I have a data set where for each
region there is a value
pos, but some regions don't have a value of 1.
region <- c('A','A','B','B','C','D','D','E') pos <- c(0,1,0,1,0,0,1,0) df <- data.frame(region, pos)
For each region, I would like to select the row where the value of
pos is 1. If there is a region where there is no
pos value of 1, I would like to select the 0 row. So in essence I would like to have a resulting data set that has one row for each region but for the regions where this is a 1, I would like to select that row. There is never more than 2 rows for each region.
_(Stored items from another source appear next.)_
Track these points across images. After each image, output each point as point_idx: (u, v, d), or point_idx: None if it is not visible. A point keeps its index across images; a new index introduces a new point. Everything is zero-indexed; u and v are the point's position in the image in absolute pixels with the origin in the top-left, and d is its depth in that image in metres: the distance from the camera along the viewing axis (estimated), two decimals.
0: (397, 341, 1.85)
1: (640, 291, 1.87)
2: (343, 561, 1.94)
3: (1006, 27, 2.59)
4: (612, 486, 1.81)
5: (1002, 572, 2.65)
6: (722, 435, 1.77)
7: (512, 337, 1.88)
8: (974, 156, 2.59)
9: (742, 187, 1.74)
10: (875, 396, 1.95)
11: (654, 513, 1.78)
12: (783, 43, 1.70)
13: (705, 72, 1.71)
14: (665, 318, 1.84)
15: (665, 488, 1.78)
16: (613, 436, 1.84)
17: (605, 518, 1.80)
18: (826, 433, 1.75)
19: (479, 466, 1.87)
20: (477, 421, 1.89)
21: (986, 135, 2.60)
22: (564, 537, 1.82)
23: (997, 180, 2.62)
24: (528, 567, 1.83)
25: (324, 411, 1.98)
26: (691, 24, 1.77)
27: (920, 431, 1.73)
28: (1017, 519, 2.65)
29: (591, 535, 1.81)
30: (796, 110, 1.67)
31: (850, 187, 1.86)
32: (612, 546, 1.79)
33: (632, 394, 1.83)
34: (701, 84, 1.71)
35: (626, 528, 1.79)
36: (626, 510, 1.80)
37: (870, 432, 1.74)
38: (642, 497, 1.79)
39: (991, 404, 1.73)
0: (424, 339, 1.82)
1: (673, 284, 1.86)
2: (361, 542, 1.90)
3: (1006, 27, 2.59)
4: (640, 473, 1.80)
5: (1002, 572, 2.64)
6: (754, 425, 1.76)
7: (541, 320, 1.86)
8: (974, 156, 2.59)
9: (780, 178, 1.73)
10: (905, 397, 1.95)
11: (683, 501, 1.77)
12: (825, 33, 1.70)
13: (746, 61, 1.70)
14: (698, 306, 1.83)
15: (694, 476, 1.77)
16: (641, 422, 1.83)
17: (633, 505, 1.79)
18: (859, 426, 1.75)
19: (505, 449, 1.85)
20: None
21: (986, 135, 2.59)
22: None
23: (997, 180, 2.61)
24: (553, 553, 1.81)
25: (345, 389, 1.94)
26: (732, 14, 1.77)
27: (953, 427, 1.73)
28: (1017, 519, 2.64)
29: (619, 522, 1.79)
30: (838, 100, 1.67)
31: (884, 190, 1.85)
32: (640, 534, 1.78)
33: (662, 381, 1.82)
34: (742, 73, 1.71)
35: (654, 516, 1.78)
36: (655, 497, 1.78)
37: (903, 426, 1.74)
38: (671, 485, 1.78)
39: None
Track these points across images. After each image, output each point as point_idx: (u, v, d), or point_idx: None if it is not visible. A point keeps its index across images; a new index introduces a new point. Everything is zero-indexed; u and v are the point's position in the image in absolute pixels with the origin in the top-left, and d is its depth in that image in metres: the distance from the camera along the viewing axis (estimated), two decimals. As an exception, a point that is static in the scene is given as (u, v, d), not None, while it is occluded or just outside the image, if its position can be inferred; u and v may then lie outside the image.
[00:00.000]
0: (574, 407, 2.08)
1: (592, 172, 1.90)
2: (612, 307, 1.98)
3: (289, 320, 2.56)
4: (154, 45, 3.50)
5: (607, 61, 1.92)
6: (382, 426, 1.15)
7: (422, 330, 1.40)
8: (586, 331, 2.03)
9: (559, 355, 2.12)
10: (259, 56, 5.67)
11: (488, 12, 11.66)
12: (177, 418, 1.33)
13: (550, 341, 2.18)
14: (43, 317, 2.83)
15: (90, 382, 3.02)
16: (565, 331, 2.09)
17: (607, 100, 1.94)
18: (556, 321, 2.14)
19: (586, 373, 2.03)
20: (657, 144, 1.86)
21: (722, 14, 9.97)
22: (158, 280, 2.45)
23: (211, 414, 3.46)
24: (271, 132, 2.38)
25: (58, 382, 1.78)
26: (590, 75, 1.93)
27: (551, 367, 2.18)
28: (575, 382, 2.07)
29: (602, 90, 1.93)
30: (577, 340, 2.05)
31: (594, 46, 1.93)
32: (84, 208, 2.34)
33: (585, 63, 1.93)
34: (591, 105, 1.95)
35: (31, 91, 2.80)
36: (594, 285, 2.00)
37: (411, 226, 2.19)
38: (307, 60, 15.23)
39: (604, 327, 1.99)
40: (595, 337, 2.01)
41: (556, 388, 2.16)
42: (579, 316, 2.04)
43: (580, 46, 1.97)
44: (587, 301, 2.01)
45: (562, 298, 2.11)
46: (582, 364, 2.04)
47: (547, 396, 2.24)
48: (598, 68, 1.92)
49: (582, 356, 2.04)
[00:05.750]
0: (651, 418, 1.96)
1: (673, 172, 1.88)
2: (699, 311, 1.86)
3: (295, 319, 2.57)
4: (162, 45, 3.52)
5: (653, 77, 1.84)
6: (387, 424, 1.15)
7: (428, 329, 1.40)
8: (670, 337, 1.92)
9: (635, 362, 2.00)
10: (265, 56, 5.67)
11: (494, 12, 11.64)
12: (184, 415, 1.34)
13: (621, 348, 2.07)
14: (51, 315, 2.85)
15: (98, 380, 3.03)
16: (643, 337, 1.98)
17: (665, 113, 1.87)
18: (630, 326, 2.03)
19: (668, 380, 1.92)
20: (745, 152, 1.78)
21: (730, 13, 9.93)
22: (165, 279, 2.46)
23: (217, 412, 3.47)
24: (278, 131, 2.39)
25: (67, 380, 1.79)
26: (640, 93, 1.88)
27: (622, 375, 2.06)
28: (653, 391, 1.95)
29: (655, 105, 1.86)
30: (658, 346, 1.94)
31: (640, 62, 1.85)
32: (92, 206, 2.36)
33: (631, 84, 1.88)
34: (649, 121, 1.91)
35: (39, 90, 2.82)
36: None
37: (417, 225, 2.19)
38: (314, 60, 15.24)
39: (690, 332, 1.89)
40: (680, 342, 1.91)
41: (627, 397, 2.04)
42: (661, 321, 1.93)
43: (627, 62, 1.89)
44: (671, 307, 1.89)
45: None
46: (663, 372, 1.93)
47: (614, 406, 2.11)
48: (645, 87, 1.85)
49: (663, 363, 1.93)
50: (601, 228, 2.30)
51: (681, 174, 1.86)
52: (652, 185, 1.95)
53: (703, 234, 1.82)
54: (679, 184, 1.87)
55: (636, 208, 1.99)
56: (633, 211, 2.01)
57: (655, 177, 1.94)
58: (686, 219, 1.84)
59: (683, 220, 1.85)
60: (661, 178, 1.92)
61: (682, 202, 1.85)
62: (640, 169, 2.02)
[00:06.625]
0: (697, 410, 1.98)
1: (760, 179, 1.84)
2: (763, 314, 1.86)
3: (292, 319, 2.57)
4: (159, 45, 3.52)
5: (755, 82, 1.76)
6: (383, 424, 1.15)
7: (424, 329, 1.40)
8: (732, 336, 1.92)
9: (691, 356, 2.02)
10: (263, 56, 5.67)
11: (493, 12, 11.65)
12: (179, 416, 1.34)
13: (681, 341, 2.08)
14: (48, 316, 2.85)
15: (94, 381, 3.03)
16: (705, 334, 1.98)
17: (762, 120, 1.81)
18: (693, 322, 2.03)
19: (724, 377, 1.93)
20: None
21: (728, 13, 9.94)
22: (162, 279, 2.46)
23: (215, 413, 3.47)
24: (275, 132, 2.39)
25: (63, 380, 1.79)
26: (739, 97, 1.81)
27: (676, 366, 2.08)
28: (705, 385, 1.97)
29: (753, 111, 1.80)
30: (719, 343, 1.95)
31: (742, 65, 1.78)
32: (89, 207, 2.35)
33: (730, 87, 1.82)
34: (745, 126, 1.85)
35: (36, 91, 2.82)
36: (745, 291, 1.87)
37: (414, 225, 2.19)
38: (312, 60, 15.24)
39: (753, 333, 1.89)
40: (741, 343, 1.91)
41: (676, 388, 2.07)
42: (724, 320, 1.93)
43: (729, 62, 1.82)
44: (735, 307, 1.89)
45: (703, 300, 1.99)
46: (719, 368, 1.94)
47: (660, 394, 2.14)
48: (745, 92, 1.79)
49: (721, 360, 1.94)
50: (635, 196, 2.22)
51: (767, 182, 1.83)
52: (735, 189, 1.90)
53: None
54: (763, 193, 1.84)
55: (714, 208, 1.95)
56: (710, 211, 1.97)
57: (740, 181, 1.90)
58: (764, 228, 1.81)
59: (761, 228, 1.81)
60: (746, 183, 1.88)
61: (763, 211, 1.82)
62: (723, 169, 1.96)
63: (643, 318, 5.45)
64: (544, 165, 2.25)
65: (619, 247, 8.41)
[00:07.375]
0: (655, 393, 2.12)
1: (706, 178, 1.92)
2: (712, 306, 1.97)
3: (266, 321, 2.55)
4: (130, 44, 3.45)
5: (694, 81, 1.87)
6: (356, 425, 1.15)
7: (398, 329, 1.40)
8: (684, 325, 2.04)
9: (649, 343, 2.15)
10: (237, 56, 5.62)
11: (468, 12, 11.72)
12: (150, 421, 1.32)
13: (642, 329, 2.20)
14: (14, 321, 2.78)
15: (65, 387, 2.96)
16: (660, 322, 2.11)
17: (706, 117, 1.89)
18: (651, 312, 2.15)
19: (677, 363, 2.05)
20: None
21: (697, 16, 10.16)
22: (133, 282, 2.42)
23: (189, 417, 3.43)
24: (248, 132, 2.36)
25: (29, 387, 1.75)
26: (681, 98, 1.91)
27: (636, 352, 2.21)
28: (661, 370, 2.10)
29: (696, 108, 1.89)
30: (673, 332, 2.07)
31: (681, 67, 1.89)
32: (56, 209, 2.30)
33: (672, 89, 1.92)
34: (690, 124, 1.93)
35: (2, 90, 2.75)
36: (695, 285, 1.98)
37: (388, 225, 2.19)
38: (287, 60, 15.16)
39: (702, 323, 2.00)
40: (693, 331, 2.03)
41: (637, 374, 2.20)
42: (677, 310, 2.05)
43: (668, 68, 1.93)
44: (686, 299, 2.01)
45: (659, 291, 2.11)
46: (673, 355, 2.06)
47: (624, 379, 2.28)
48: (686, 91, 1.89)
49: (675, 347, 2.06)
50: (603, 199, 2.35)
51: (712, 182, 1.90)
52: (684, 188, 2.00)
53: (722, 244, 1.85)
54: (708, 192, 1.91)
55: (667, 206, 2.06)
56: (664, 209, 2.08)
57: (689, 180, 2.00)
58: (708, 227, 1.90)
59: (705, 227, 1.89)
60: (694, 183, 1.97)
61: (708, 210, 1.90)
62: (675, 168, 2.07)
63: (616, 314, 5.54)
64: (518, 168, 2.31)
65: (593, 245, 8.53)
The result should look like this:
df < Region pos 1 A 1 2 B 1 3 C 0 4 D 1 5 E 0
Thanks in advance for your help.
If you're certain all values are 0s and 1s, you might be able to get away with:
library(dplyr) df %>% slice_max(pos, by = region, with_ties = FALSE) # region pos # 1 A 1 # 2 B 1 # 3 C 0 # 4 D 1 # 5 E 0
(You can verify this returns at most one row per region by using
bind_rows(df, df) instead of
df, just to demonstrate.)
If that's not safe, though, then something like
df %>% group_by(region) %>% filter(row_number() == c(which(pos == 1), which(pos == 0))) %>% ungroup() # # A tibble: 5 × 2 # region pos # <chr> <dbl> # 1 A 1 # 2 B 1 # 3 C 0 # 4 D 1 # 5 E 0
In this case, if a region has neither
pos == 1 nor
pos == 0 then the region will go away.